Whittenfeld smiled. "You're a smart man, Scotty. An asset. I made the right move bringing you here, and I want to clear the air right now. Set the record straight once and for all. I hired you because of what you are and what you've done and not in spite of it. Yes, I heard the worst. I heard you're one of the best engineers around, but also one of the most unreliable and dangerous. I heard you're too honest, too much a magnet for cause mongers, too quick to fight a battle of conscience. I know about all your crusades. I know where you succeeded and where you screwed up. I wasn't frightened. And I'm not now. Because I know everyone makes mistakes, and good men learn from them. Scotty., you're exactly the type of man we wanted, an honest man with principles. Because Geminii is an honest company with principles. A company that's not afraid to be questioned. Yes, you and Geminii were made for each other."
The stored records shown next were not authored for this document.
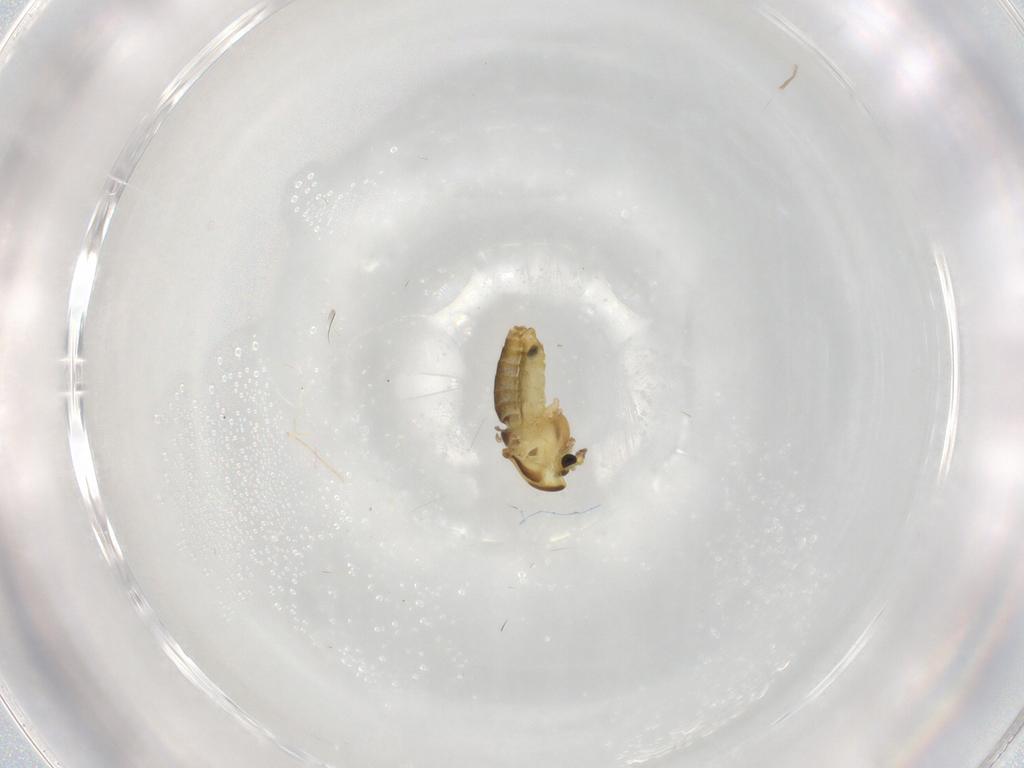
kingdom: Animalia
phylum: Arthropoda
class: Insecta
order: Diptera
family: Chironomidae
Scotty uncomfortably sipped his drink. Did Whittenfeld mean this? Or was it a speech born of necessity? "I told you when you hired me that those days were over. That I was tired of causes and bureaucratic battles. That I just wanted to mind my own business and do a good job. I said it then. I say it now. And I mean it."

"I know you do," Whittenfeld declared. "You're the gun fighter who's killed his last man, right? Put the guns away forever? Well, don't bury the guns completely because I want you to be able to take them out any time your conscience demands it. And I want you to keep them ready if we have to

tackle any violent radical groups."

"What's the chance of that?"

"Well, based on your experience with the
Columbus
, I'd have to say odds are good. Though I must also admit, in fairness, that the majority of the Scots have lost their ancient warrior personas." There was some disdain in his voice. "But you'll see. You will get to know the Scots very well."

"I hope so."

"Now I've got a confession to make."

"To me?"

"Yes."

"Are you joking?"

"No. I failed you."

"I don't understand."

"I wanted to welcome you with pride, not horror."

"Hell. The
Columbus
thing wasn't your fault."

Whittenfeld was adamant. "On the contrary. I am in charge. The Loch Ness project is my child. I gave birth to it. A father must not only love a child, he must protect it. I failed."

"I don't think an apology is needed."

Whittenfeld shook his head. "I'm being honest. Open. I'm declaring my trust. You're my new right hand, and I will always try to deal with you in a straightforward manner. Therefore, the apology." He lifted his glass, toasting. "To openness, honesty, trust!"